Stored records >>
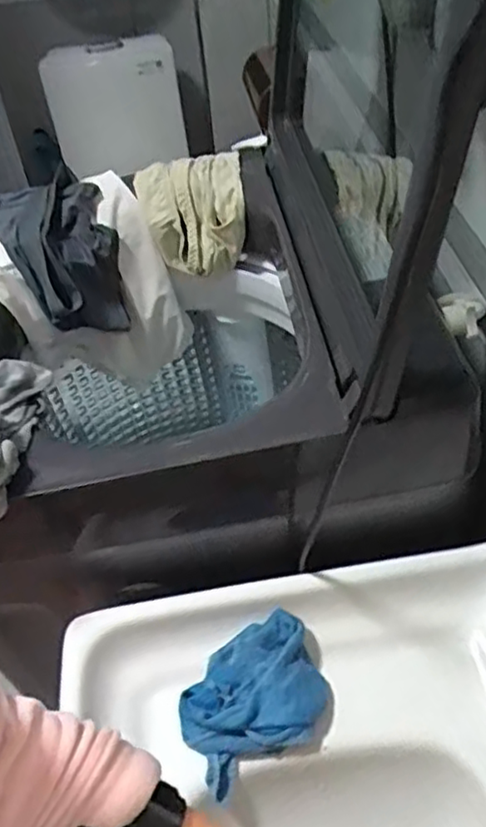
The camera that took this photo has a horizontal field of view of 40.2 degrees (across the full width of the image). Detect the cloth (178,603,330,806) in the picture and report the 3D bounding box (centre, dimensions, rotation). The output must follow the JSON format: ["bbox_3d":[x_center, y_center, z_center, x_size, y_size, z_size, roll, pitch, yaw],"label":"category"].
[{"bbox_3d":[0.009,0.249,0.587,0.132,0.040,0.107,-23,49,-14],"label":"cloth"}]

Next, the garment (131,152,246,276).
[{"bbox_3d":[-0.072,-0.278,0.943,0.149,0.123,0.110,-5,47,3],"label":"garment"}]

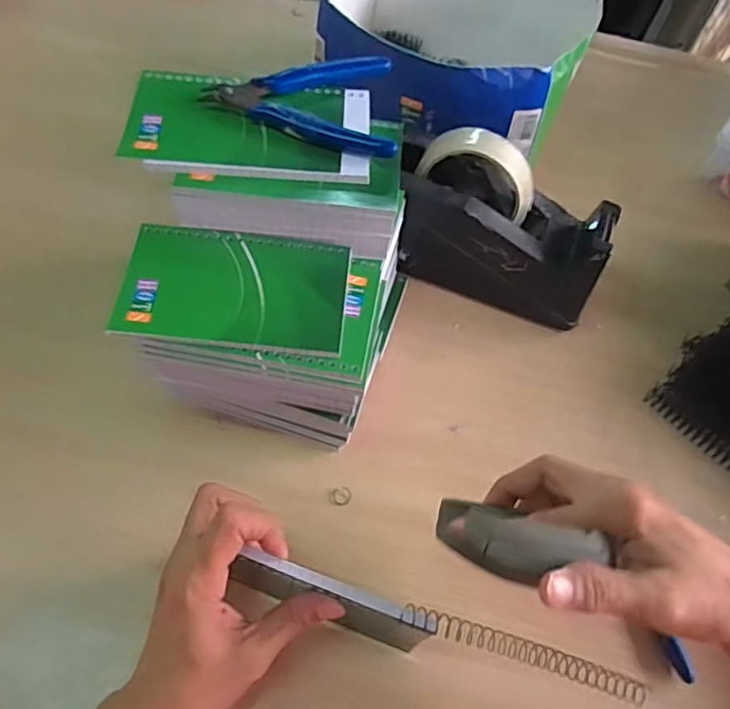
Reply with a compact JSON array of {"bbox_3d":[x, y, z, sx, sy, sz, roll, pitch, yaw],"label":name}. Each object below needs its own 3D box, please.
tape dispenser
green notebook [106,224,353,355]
[{"bbox_3d":[0.098,-0.100,0.485,0.178,0.105,0.080,20,60,5],"label":"tape dispenser"},{"bbox_3d":[-0.075,-0.040,0.365,0.128,0.006,0.077,5,61,-1],"label":"green notebook"}]

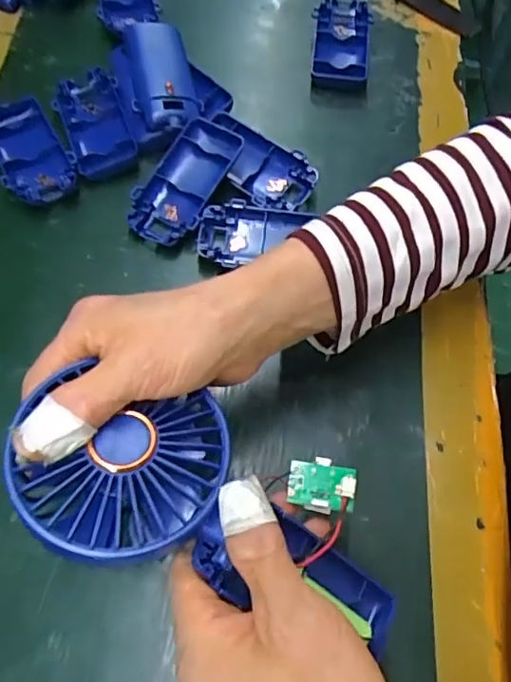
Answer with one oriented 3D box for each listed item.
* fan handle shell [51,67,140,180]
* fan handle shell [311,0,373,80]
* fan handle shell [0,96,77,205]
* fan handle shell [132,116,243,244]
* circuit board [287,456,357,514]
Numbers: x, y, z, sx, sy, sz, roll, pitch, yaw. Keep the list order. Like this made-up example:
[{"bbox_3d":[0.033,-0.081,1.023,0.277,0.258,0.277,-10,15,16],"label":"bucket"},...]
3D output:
[{"bbox_3d":[-0.118,-0.160,0.402,0.045,0.018,0.091,-15,67,-9],"label":"fan handle shell"},{"bbox_3d":[0.071,-0.246,0.450,0.047,0.015,0.087,6,66,0],"label":"fan handle shell"},{"bbox_3d":[-0.162,-0.135,0.389,0.045,0.015,0.093,-27,70,-14],"label":"fan handle shell"},{"bbox_3d":[-0.050,-0.109,0.379,0.048,0.027,0.093,25,67,8],"label":"fan handle shell"},{"bbox_3d":[0.030,0.065,0.248,0.029,0.009,0.024,12,66,6],"label":"circuit board"}]

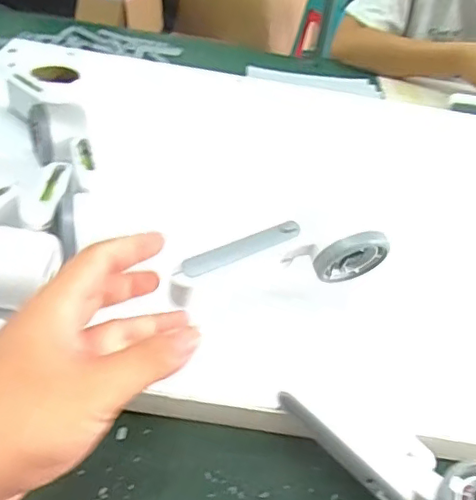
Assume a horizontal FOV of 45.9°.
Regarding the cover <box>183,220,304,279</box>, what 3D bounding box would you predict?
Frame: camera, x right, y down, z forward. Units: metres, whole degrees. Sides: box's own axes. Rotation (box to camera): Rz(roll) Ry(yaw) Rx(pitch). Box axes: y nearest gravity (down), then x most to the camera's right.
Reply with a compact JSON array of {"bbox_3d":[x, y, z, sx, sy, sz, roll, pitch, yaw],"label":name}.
[{"bbox_3d":[0.003,-0.001,0.385,0.088,0.014,0.006,-21,2,-18],"label":"cover"}]

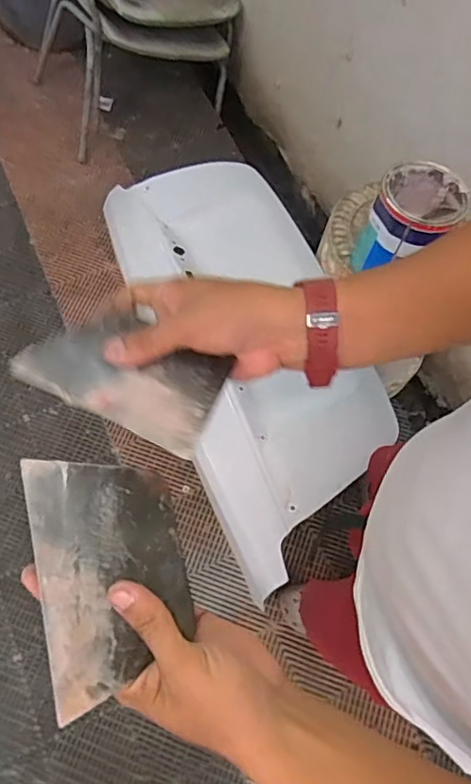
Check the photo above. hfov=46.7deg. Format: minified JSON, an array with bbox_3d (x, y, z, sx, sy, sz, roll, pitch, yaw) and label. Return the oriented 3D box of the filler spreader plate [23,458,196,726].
[{"bbox_3d":[-0.075,0.109,0.343,0.096,0.005,0.137,-1,72,-42],"label":"filler spreader plate"}]

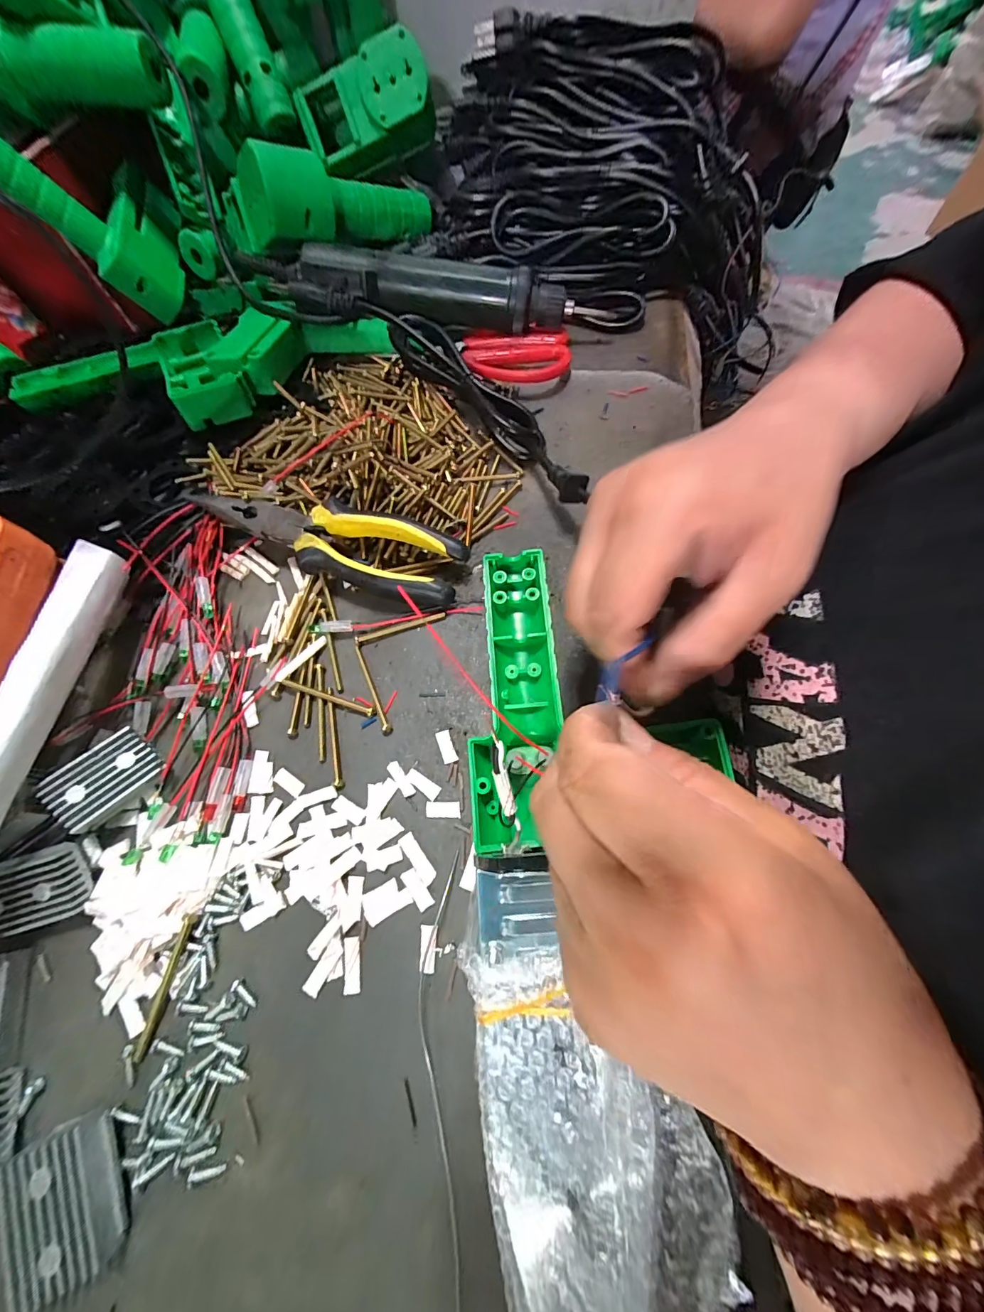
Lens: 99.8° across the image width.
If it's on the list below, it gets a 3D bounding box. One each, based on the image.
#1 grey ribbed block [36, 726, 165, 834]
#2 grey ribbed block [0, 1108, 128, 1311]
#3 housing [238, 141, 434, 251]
[{"bbox_3d":[-0.200,0.064,0.215,0.034,0.012,0.045,46,60,-3],"label":"grey ribbed block"},{"bbox_3d":[-0.161,0.206,0.155,0.031,0.016,0.046,-25,68,-7],"label":"grey ribbed block"},{"bbox_3d":[-0.123,-0.375,0.347,0.156,0.065,0.057,-26,70,-26],"label":"housing"}]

Work order >>
Every word of the data should be reproduced exactly; please omit any pictures.

Written solution >>
The camera that took this photo has a horizontal field of view of 40.2 degrees (across the full width of the image). Detect the cloth (178,603,330,806) in the picture and report the 3D bounding box (centre, dimensions, rotation). The output must follow the JSON format: ["bbox_3d":[x_center, y_center, z_center, x_size, y_size, z_size, roll, pitch, yaw],"label":"category"].
[{"bbox_3d":[0.009,0.249,0.587,0.132,0.040,0.107,-23,49,-14],"label":"cloth"}]

Next, the garment (131,152,246,276).
[{"bbox_3d":[-0.072,-0.278,0.943,0.149,0.123,0.110,-5,47,3],"label":"garment"}]

Reply with a compact JSON array of {"bbox_3d":[x, y, z, sx, sy, sz, roll, pitch, yaw],"label":name}. Each object below needs its own 3D box, please.
tape dispenser
green notebook [106,224,353,355]
[{"bbox_3d":[0.098,-0.100,0.485,0.178,0.105,0.080,20,60,5],"label":"tape dispenser"},{"bbox_3d":[-0.075,-0.040,0.365,0.128,0.006,0.077,5,61,-1],"label":"green notebook"}]

Answer with one oriented 3D box for each listed item.
* fan handle shell [51,67,140,180]
* fan handle shell [311,0,373,80]
* fan handle shell [0,96,77,205]
* fan handle shell [132,116,243,244]
* circuit board [287,456,357,514]
Numbers: x, y, z, sx, sy, sz, roll, pitch, yaw. Keep the list order. Like this made-up example:
[{"bbox_3d":[0.033,-0.081,1.023,0.277,0.258,0.277,-10,15,16],"label":"bucket"},...]
3D output:
[{"bbox_3d":[-0.118,-0.160,0.402,0.045,0.018,0.091,-15,67,-9],"label":"fan handle shell"},{"bbox_3d":[0.071,-0.246,0.450,0.047,0.015,0.087,6,66,0],"label":"fan handle shell"},{"bbox_3d":[-0.162,-0.135,0.389,0.045,0.015,0.093,-27,70,-14],"label":"fan handle shell"},{"bbox_3d":[-0.050,-0.109,0.379,0.048,0.027,0.093,25,67,8],"label":"fan handle shell"},{"bbox_3d":[0.030,0.065,0.248,0.029,0.009,0.024,12,66,6],"label":"circuit board"}]

Assume a horizontal FOV of 45.9°.
Regarding the cover <box>183,220,304,279</box>, what 3D bounding box would you predict?
Frame: camera, x right, y down, z forward. Units: metres, whole degrees. Sides: box's own axes. Rotation (box to camera): Rz(roll) Ry(yaw) Rx(pitch). Box axes: y nearest gravity (down), then x most to the camera's right.
Reply with a compact JSON array of {"bbox_3d":[x, y, z, sx, sy, sz, roll, pitch, yaw],"label":name}.
[{"bbox_3d":[0.003,-0.001,0.385,0.088,0.014,0.006,-21,2,-18],"label":"cover"}]

Check the photo above. hfov=46.7deg. Format: minified JSON, an array with bbox_3d (x, y, z, sx, sy, sz, roll, pitch, yaw) and label. Return the oriented 3D box of the filler spreader plate [23,458,196,726].
[{"bbox_3d":[-0.075,0.109,0.343,0.096,0.005,0.137,-1,72,-42],"label":"filler spreader plate"}]

Lens: 99.8° across the image width.
If it's on the list below, it gets a 3D bounding box. One each, based on the image.
#1 grey ribbed block [36, 726, 165, 834]
#2 grey ribbed block [0, 1108, 128, 1311]
#3 housing [238, 141, 434, 251]
[{"bbox_3d":[-0.200,0.064,0.215,0.034,0.012,0.045,46,60,-3],"label":"grey ribbed block"},{"bbox_3d":[-0.161,0.206,0.155,0.031,0.016,0.046,-25,68,-7],"label":"grey ribbed block"},{"bbox_3d":[-0.123,-0.375,0.347,0.156,0.065,0.057,-26,70,-26],"label":"housing"}]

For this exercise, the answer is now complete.